Facebook Rocked by A New Major Controversy

The socialmedia giant has taken an unprecedented decision that worries abortion advocates.

This is the scenario that many defenders of women’s rights and pro-choice associations and activists fear.

The nine-member Supreme Court voted 5-4 in June to overturn the 1973 judgment known as Roe v. Wade, which established a constitutional right to abortion. It also voted 6-3 to uphold a Mississippi state law that would ban all abortions after 15 weeks.

The ruling passes the decision on abortion rights to each of the nation’s 50 states, with around half now expected to pass some form of restriction or prohibition.

This decision immediately raised concern among pro-choice associations about protecting the privacy of people seeking abortions or of those who would help them, such as family members, doctors and nurses. 

So the question arises: Given the importance of technology in our daily lives, how are tech companies going to deal with abortion data? Will they give them to the authorities in states that prohibit abortion or will they choose to protect their users?

Eyes were mainly on Alphabet’s  (GOOGL) – Get Alphabet Inc. Report Google and YouTube, Meta Platforms’ Facebook  (META) – Get Meta Platforms Inc. Report, and Apple  (AAPL) – Get Apple Inc. Report in particular. 

We now have hints about how social-media giant Facebook might handle these situations.

What Happened in Nebraska?

A 17-year-old from Nebraska and her mother face criminal charges, including performing an illegal abortion and concealing a dead body. 

The case arose after investigators uncovered details of the teen’s pregnancy and abortion through private Messenger messages passed to law enforcement by Meta Platforms, the parent of Facebook, Instagram and WhatsApp.

According to police and court documents published by Motherboard, Forbes and Lincoln Journal-Star, the messages leading to the abortion charges against the woman were gathered through a search warrant issued to Meta. 

This warrant was requested by a detective who was looking to collect evidence related to other crimes. 

Detective Ben McBride received a tip that Celeste Burgess and her mother, Jessica Burgess, buried a stillborn child given birth by Celeste. The pair told McBride they had discussed the matter on Facebook Messenger.

Looking through Facebook data obtained as part of the warrant, investigators appear to have stumbled across posts suggesting the mother helped her daughter have an abortion. The two women indeed discussed a method of abortion at home, the documents show. Celeste was 28 weeks pregnant at the time.

The police used the chat history between the two women to charge Jessica with  allegedly performing an abortion 20 weeks after fertilization and performing an abortion without a licensed doctor.

No Mention of Abortion

“The warrants concerned charges related to a criminal investigation and court documents indicate that police at the time were investigating the case of a stillborn baby who was burned and buried, not a decision to have an abortion,” Meta’s communications director, Andy Stone, said on Twitter.

This position was later confirmed by Meta in a statement that you can read here.

“We received valid legal warrants from local law enforcement on June 7, before the Supreme Court’s decision in Dobbs v. Jackson Women’s Health Organization,” the company said. “The warrants did not mention abortion at all.”

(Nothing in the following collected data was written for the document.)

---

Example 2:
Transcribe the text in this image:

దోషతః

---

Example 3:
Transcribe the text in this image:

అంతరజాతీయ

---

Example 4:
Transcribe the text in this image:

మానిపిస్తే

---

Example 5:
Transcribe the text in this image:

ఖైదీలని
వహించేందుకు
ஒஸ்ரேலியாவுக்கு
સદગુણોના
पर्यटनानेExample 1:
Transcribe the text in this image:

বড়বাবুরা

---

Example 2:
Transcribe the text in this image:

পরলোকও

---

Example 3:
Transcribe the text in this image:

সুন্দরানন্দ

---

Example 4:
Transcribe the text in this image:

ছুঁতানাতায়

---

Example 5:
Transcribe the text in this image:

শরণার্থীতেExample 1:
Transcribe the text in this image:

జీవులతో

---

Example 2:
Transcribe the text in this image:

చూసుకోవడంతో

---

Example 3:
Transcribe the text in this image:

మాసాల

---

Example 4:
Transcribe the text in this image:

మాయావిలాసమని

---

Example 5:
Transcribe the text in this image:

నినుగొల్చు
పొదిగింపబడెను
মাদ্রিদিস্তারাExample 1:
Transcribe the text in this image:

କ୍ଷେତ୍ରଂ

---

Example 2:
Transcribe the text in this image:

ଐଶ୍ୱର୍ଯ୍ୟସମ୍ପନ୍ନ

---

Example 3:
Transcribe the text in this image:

“Court documents indicate that police were at that time investigating the alleged illegal burning and burial of a stillborn infant. The warrants were accompanied by non-disclosure orders, which prevented us from sharing information about them. The orders have now been lifted.”

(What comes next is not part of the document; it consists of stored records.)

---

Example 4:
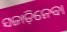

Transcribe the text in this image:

ସଜାଡ଼ିନେବା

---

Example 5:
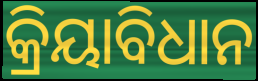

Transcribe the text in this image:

କ୍ରିୟାବିଧାନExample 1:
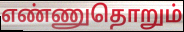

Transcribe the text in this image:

எண்ணுதொறும்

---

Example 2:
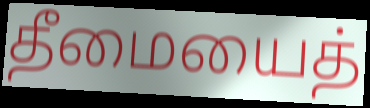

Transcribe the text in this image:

தீமையைத்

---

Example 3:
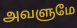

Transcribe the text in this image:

அவளுமே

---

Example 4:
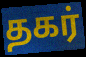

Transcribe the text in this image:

தகர்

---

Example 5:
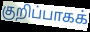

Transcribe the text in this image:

குறிப்பாகக்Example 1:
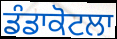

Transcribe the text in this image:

ਡੰਡਾਕੋਟਲਾ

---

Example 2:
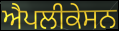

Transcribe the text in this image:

ਐਪਲੀਕੇਸਨ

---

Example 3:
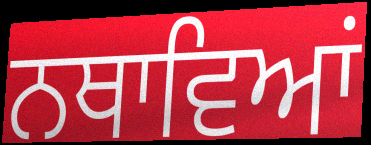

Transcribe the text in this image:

ਨਥਾਵਿਆਂ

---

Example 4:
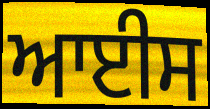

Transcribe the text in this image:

ਆਈਸ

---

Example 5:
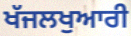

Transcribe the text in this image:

ਖੱਜਲਖੁਆਰੀ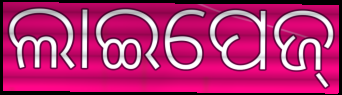
ଲାଇପେଜ୍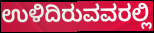
ಉಳಿದಿರುವವರಲ್ಲಿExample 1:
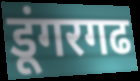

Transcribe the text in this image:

डूंगरगढ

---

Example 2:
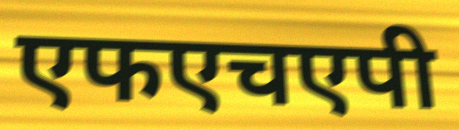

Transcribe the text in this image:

एफएचएपी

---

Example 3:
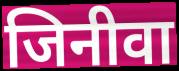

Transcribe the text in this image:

जिनीवा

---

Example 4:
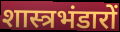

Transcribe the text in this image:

शास्त्रभंडारों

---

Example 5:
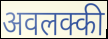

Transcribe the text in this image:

अवलक्की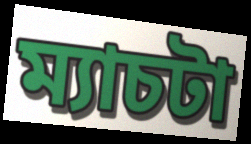
ম্যাচটা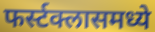
फर्स्टक्लासमध्येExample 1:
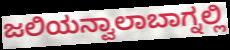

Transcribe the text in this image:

ಜಲಿಯನ್ವಾಲಾಬಾಗ್ನಲ್ಲಿ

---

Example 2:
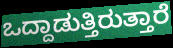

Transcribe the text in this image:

ಒದ್ದಾಡುತ್ತಿರುತ್ತಾರೆ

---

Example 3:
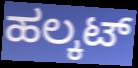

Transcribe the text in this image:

ಹಲ್ಕಟ್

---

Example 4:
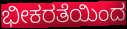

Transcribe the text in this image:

ಭೀಕರತೆಯಿಂದ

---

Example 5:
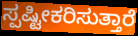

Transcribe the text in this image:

ಸ್ಪಷ್ಟೀಕರಿಸುತ್ತಾರೆ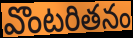
వొంటరితనం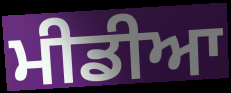
ਮੀਡੀਆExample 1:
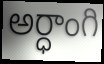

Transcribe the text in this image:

అర్ధాంగి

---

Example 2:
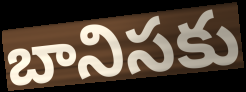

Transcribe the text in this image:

బానిసకు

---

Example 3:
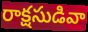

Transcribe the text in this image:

రాక్షసుడివా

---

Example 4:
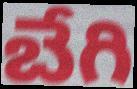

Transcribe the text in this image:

బేగి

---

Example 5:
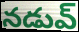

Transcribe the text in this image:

నడువ్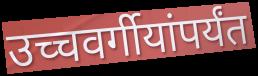
उच्चवर्गीयांपर्यंत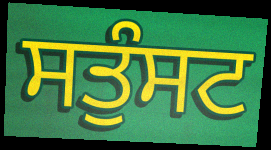
ਸਤੁੰਸਟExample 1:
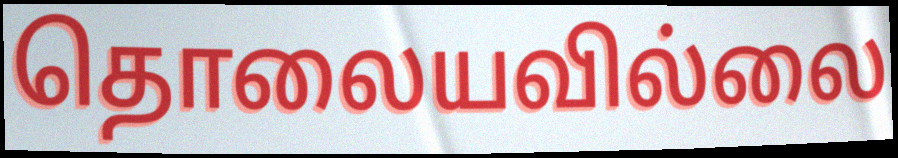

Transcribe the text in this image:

தொலையவில்லை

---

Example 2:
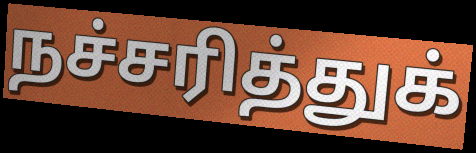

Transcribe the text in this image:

நச்சரித்துக்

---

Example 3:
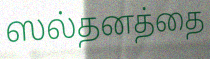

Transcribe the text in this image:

ஸல்தனத்தை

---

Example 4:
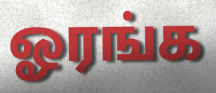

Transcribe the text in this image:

ஓரங்க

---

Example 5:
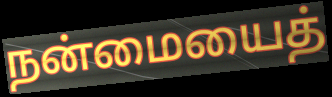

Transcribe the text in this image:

நன்மையைத்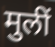
मुलीं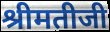
श्रीमतीजी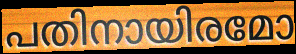
പതിനായിരമോ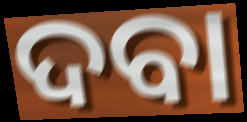
ଦବା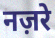
नज़रेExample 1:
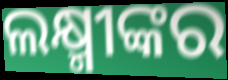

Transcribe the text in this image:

ଲକ୍ଷ୍ମୀଙ୍କର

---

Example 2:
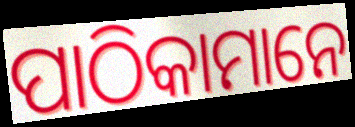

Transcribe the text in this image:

ପାଠିକାମାନେ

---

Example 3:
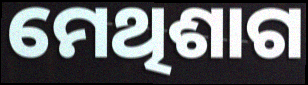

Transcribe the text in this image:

ମେଥିଶାଗ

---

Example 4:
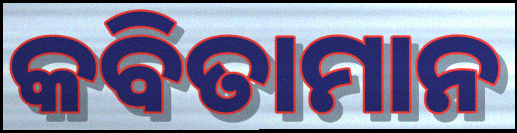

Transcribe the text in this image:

କବିତାମାନ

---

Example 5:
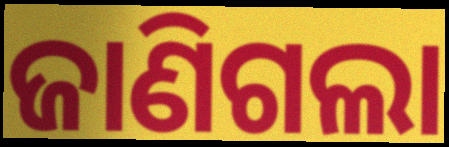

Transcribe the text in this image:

ଜାଣିଗଲା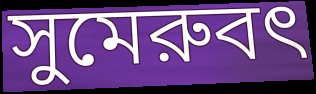
সুমেরুবৎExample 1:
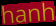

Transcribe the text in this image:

hanh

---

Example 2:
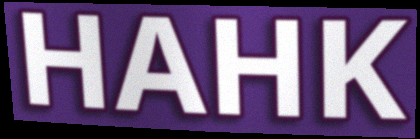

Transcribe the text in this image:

HAHK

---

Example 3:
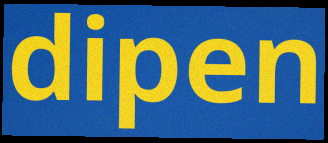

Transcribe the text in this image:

dipen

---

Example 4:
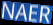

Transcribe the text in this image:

NAER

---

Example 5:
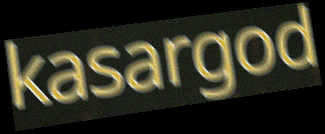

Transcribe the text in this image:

kasargodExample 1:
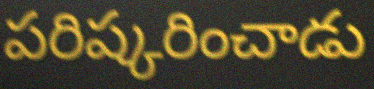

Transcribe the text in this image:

పరిష్కరించాడు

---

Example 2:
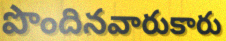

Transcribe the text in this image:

పొందినవారుకారు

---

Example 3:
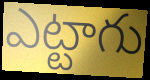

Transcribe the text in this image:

ఎట్టాగు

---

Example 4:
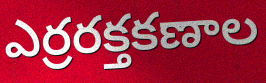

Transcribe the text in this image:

ఎర్రరక్తకణాల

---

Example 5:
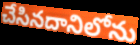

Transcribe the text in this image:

చేసినదానిలోను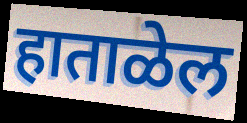
हाताळेल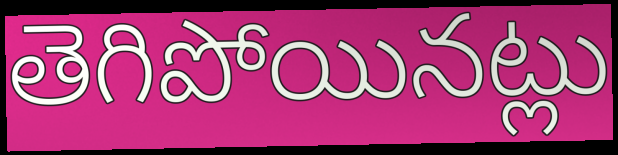
తెగిపోయినట్లు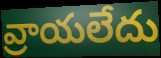
వ్రాయలేదు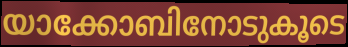
യാക്കോബിനോടുകൂടെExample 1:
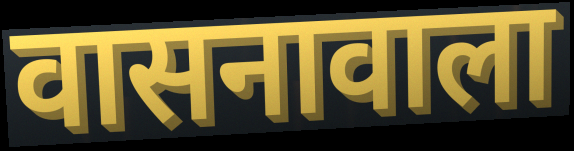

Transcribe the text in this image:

वासनावाला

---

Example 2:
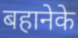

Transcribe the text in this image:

बहानेके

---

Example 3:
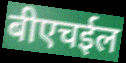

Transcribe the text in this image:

बीएचईल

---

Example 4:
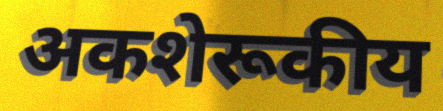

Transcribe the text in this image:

अकशेरूकीय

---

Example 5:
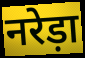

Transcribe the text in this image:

नरेड़ा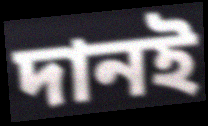
দানই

Facebook Maintains the Blur

By insisting that the warrant did not contain the word abortion, Meta is trying to dismiss criticism from pro-choice associations and activists. 

But the company does not say what it would have done if it knew that the data it gave authorities would incriminate a woman or someone else for abortion.

This line of defense “would seem to imply that *if* the search warrants mentioned abortion, there would be a different result. But of course that’s not true,” Logan Koepke, a project director at nonprofit Upturn, tweeted. His research focuses on the use of new technologies and their impact on criminal justice.

“Unless Meta is announcing a new policy that they will object to search warrants seeking information in abortion-related investigations (which they are not), that sentence means nothing,” Koepke added.

Even if the abortion restrictions in Nebraska had been enacted long before the overturn of Roe v. Wade, which had been protecting access to abortion since 1973, the Burgess case appears to be the first major case — or at least among the first such cases –in which private data provided by a social network were used in a criminal investigation related to abortion. 

This case suggests that Meta may be complying with requests from the authorities seeking private messages, images, and any other type of message. 

Some 16 other U.S. states also limit or prohibit abortions in early pregnancy. 

Meta is making its messaging services end-to-end encrypted, which means the company has no access to message content. Currently, only WhatsApp provides end-to-end encryption.

In July, Google said it would delete a person’s location history after the person visits medical facilities such as abortion clinics, counseling centers, domestic violence shelters, fertility centers, addiction treatment facilities, weight loss clinics, cosmetic surgery clinics and others.